Categories: Uncategorized

Have You Seen The Changes In TV?

The networks are finding ways to deliver more promotional content during their broadcasts, have you seen it? You probably have if you watch MTV, TBS, Discovery or the big networks in the last six months. They are finding ways to beat TiVo and DVR’s so promotional content makes it through to the viewer. How is this done? By placing promotions in the broadcasts, during the shows.

MTV runs information at the bottom of the screen. Information about the shows scheduled next and even information about the songs being played during the shows. When a song is played as the soundtrack for the show, MTV displays the artist and song title in a ticker at the bottom. TBS is actually interrupting shows to promote other shows. During Family Guy, TBS is running a promotion where comedian, Bill Engvall comes out and pauses Family Guy to tell the viewers about his new show. It may only be 5-10 seconds but it has started to make an impression on other networks.

Although most of the information embedded in the shows relates to the network or program; promotion information from companies like Ford, Coke, and Visa can’t be far behind. The networks want to ease the amount of commercial content presented to viewers because overwhelming them all at once will not be received well. How far off are the networks from turning our TV screen into an online page with banner ads, pop-ups and sponsor placements?

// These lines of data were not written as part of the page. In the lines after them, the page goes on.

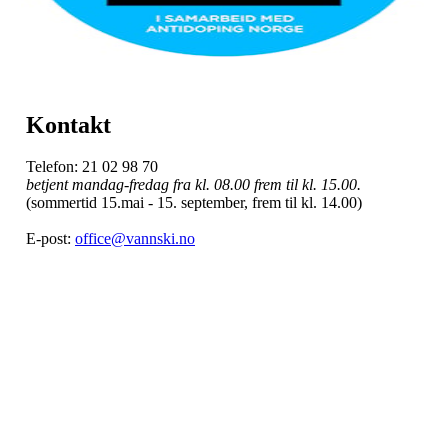
Kontakt
Telefon: 21 02 98 70
betjent mandag-fredag fra kl. 08.00 frem til kl. 15.00.
(sommertid 15.mai - 15. september, frem til kl. 14.00)
E-post:
office@vannski.no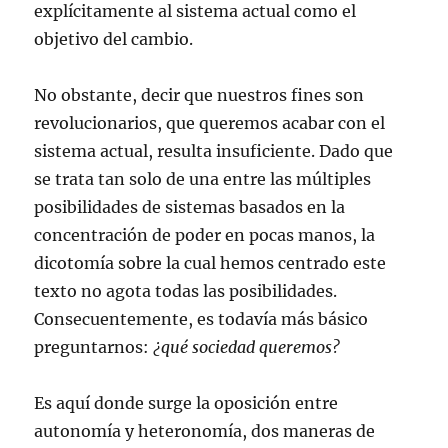
explícitamente al sistema actual como el
objetivo del cambio.
No obstante, decir que nuestros fines son
revolucionarios, que queremos acabar con el
sistema actual, resulta insuficiente. Dado que
se trata tan solo de una entre las múltiples
posibilidades de sistemas basados en la
concentración de poder en pocas manos, la
dicotomía sobre la cual hemos centrado este
texto no agota todas las posibilidades.
Consecuentemente, es todavía más básico
preguntarnos:
¿qué sociedad queremos?
Es aquí donde surge la oposición entre
autonomía y heteronomía, dos maneras de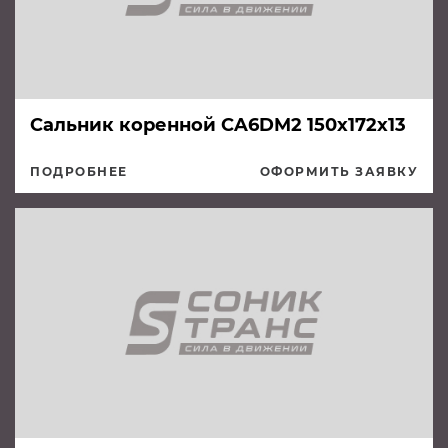
Сальник коренной CA6DM2 150х172х13
ПОДРОБНЕЕ
ОФОРМИТЬ ЗАЯВКУ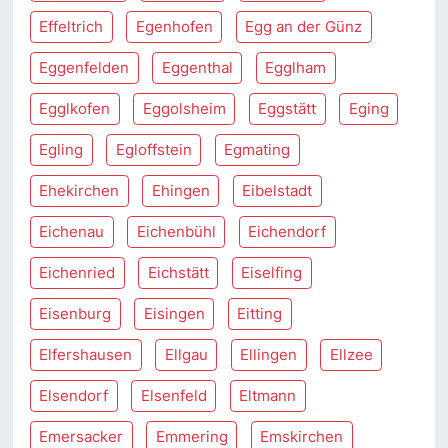
Effeltrich
Egenhofen
Egg an der Günz
Eggenfelden
Eggenthal
Egglham
Egglkofen
Eggolsheim
Eggstätt
Eging
Egling
Egloffstein
Egmating
Ehekirchen
Ehingen
Eibelstadt
Eichenau
Eichenbühl
Eichendorf
Eichenried
Eichstätt
Eiselfing
Eisenburg
Eisingen
Eitting
Elfershausen
Ellgau
Ellingen
Ellzee
Elsendorf
Elsenfeld
Eltmann
Emersacker
Emmering
Emskirchen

There is something to be said about how users on the web are accustomed to ad placements on web pages. Banner across the top and sponsors down the right side of the screen, alright, we have trained ourselves to focus on the important content area of the screen. Why couldn’t TV follow the same layout? Many stations already run tickers along the bottom of the screen for scores or headlines; they could throw a few ads in there, and make more money selling space that won’t be skipped by TiVo. Would we trade-off more in-program advertising to get rid of the long commercial breaks? Will standard TV commercials be replaced by in-program advertising that runs for the entire 30-minute program? The writers and producers would have to do more work because traditionally, a 30-minute show only has 22-minutes of actual programming content. The rest is for the advertisers and we already know how to ignore them.

Think about the web generation coming up now. Highly active web users, being presented more directed ads that are more and more focused to the individual user, it’s normal.  Someone who is under 18 right now won’t see it as a problem to have more advertising presented to them as someone who is in their 50’s. It’s about perception, what is excessive and how will the transition be made. Slow integration over a time will make it acceptable. Take a picture of the TV screen right now and then let’s see how it compares 5, 10, 15 years in the future.